Data records:
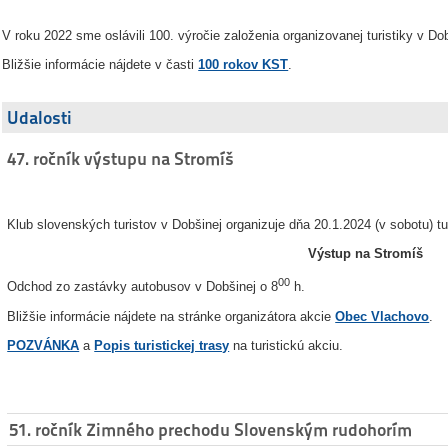
V roku 2022 sme oslávili 100. výročie založenia organizovanej turistiky v Do
Bližšie informácie nájdete v časti
100 rokov KST
.
Udalosti
47. ročník výstupu na Stromíš
Klub slovenských turistov v Dobšinej organizuje dňa 20.1.2024 (v sobotu) tu
Výstup na Stromíš
00
Odchod zo zastávky autobusov v Dobšinej o 8
h.
Bližšie informácie nájdete na stránke organizátora akcie
Obec Vlachovo
.
POZVÁNKA
a
Popis turistickej trasy
na turistickú akciu.
51. ročník Zimného prechodu Slovenským rudohorím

Your goal: Copy every line of the records above that holds the word "informácie".

Response:
Bližšie informácie nájdete v časti
Bližšie informácie nájdete na stránke organizátora akcie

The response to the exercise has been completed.